Since late on 31 March, members of the local community in Lambeth, south London, have been in occupation of the historic Carnegie Library in Herne Hill to save it from closure.
Over 80 people, young children, grandparents, families, teenagers, students, and local workers occupied in protest at plans to close the library and turn it into a gym, run by Greenwich Leisure Limited.
The plans for Carnegie run alongside Labour-controlled Lambeth Council's plans to close a number of other libraries in the borough. Waterloo and Upper Norwood libraries are set to close at the end of April, and Minet has already closed. These plans, proposed in the council;s Culture 2020 consultation, have been comprehensively rejected by the community.
The campaign to save Lambeth libraries, Defend the Ten, has already racked up some successes, including a commitment by the council to keep South Tate Lambeth library open, fully operational and fully staffed. This followed a number of large demonstrations, over 15,000 signatories on a petition, and a number of official and unofficial strikes by library workers.
Occupiers have had a huge amount of support from the community and coverage by national press. Food packages have been flooding in, and each day has seen demonstrations, vigils, car and bike cavalcades, in addition to a constant flow of visitors to the occupation.
On Monday 4 April, Lambeth Council presented notice of a court hearing on Friday 8th. They will be making an application for an interim possession order, which if granted would give them the legal right to use bailiffs to forcibly remove those inside, and will make it a criminal offence for the occupiers to remain. The reason given in the application, currently taped to the doors of the occupation, is that if the occupation is allowed to continue, the campaign will grow to an unmanageable level!
The demands of the campaign, to keep all the libraries intended for closure open, are backed by people of vastly different backgrounds and ages. Why? Because libraries are a vital service. Losing them would put education even further out of reach for many. We would be losing some of the only remaining free public spaces, as well as the numerous activities and groups that take place in libraries, leading to many people becoming more isolated.
The occupation of Carnegie has been an inspiration because it has demonstrated that the Lambeth community is prepared to go to great lengths to save its libraries.
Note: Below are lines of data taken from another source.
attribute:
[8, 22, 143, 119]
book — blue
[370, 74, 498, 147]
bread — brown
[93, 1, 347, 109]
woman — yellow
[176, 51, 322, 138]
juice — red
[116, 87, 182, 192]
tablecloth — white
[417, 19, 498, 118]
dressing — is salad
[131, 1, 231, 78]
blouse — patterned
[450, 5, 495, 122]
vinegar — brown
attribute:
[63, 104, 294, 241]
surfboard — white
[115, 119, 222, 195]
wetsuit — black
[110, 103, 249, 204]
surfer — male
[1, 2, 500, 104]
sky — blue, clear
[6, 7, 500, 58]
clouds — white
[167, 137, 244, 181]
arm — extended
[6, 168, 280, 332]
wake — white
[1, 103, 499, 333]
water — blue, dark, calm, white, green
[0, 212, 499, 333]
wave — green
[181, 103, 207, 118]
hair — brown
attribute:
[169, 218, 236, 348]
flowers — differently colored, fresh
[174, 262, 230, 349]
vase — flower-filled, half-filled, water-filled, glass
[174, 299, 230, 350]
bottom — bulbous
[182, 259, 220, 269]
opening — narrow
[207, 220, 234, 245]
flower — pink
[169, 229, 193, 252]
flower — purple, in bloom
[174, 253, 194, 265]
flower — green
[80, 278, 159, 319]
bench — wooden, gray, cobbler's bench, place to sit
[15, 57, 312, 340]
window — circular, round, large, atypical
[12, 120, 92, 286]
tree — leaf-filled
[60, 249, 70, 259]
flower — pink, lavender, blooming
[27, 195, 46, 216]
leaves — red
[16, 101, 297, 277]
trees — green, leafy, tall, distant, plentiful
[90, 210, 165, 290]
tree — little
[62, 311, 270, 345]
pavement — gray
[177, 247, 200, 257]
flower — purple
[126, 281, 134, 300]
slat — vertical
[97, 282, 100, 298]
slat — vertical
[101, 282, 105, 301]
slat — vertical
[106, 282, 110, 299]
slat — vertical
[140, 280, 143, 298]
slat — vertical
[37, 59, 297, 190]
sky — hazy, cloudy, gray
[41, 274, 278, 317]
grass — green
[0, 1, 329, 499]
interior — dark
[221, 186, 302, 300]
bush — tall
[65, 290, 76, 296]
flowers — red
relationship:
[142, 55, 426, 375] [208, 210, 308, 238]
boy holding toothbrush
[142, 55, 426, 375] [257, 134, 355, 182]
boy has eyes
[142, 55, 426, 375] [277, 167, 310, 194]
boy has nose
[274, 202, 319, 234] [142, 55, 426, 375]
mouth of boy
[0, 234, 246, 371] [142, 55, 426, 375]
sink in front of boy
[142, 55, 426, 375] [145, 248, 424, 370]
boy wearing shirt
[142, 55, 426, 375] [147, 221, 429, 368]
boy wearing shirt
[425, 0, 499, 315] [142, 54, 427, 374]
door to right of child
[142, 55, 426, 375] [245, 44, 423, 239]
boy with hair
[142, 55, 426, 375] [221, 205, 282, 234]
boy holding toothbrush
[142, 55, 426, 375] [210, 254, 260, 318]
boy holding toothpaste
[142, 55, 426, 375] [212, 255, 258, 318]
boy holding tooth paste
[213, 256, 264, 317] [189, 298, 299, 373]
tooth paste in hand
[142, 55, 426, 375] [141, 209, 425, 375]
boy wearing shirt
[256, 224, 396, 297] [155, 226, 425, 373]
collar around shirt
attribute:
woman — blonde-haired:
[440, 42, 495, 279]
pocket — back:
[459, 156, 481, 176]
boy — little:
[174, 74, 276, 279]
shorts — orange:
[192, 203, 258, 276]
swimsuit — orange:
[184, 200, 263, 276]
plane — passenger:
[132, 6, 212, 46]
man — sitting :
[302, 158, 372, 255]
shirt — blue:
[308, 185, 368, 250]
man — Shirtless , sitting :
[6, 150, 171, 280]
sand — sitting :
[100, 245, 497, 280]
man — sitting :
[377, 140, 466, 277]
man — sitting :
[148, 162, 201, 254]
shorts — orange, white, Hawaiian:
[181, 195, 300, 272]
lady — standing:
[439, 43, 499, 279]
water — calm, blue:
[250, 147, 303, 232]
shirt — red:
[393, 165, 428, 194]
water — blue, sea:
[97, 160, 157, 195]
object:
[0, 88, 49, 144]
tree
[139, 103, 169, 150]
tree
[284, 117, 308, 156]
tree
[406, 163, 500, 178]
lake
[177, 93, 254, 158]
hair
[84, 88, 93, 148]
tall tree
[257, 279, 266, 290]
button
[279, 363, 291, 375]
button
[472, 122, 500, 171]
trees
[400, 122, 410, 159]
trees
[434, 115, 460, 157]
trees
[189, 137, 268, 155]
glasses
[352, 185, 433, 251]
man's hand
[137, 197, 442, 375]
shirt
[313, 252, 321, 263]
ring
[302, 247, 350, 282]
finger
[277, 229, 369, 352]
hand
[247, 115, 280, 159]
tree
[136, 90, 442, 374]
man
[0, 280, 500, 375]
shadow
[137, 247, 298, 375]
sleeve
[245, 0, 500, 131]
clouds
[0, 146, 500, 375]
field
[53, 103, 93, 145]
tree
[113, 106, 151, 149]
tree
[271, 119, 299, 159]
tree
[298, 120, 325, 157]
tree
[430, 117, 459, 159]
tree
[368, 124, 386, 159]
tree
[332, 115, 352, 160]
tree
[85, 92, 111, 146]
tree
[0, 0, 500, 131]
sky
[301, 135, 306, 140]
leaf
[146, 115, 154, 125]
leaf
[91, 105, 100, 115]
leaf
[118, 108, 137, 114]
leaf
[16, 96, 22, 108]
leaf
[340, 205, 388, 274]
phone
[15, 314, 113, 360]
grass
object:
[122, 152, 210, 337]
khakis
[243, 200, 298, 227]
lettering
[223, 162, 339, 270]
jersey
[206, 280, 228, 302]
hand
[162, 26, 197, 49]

Elderly women, and mothers with young babies have been amongst those camping for almost a week on hard wooden floors.
A campaign of this kind, combined with the continued mobilisation of council workers planned by Unison's Lambeth branch, has a very good chance of keeping these libraries open.
They are also an opportunity to shape a broader campaign to oppose Tory cuts, and the implementation of austerity by Labour councils.
Taking action to serve our community
A Lambeth Unison member describes the fighting mood of a recent branch meeting.
The room was buzzing as I arrived, with people rifling through papers to look for the latest press reports. I can't believe Lambeth Libraries have made it into the Financial Times! came a shout across the Reference Library.
We know our current industrial action against the council is part of a broad movement for the defence of library services in Lambeth and across the country. We stand with the Friends of Libraries Groups and others who use our libraries. We've had support from Lambeth pensioners, disability campaigns, MPs, educationalists, writers, celebrities, and Mumsnet.
Barnet and Lewisham library workers have visited our picket lines. In fact the broad and passionate campaign Barnet workers have fought, taking industrial action, alongside community action is a great source of inspiration for us. We've had messages of support from library campaigns from Coventry to Australia.
But top of our minds were the brilliant and daring protesters who took matters into their own hands and by occupying Carnegie.
Speaker after speaker talked about how proud they were of their readers. One library assistant, who'd never spoken at a union meeting before, said she'd never been so proud to be a library worker. We took a solidarity photo and all recommitted ourselves to campaign alongside the communities we serve.
The meeting came on to talk about our campaign of industrial action. We've taken three days of official action, following an unofficial staff walkout last year. One of the reps read out a letter from the Council which they claimed closed the dispute. We discussed and debated it, from what a shoddy offer it was, to the abhorrent fact that we were limited to striking over jobs under the anti-union laws when we'd all be prepared to strike to save services.
You hear a lot in the press about trade unionists being selfish, calling our leaders bullyboys and barons; but the fact is it is our desire to fight for more than ourselves and use our collective strength to build a better world that scares the Tory Government the most.
We agreed that we do not think that the offer from the Council resolves our existing trade dispute. We know the closure of some libraries will lead (almost inevitably) to job losses in the future. No slippery statement from the council is going to get past us without assurances over jobs until 2020.
We understand the council have made veiled threats to block further action, and reps explained that ultimately whether a trade dispute is legitimate can only be decided in a court of law and we are confident the council will not win there.
Industrial action is just one of the tools of trade unionists, but it is one we think is incredibly powerful. If the council do not back down, we will take further action; our union branch is balloting its entire membership to come out alongside us. Library workers in a number of other boroughs are looking to strike to save their libraries.
We are a community that is saying enough is enough, and I must say I've never been so proud to be a library worker.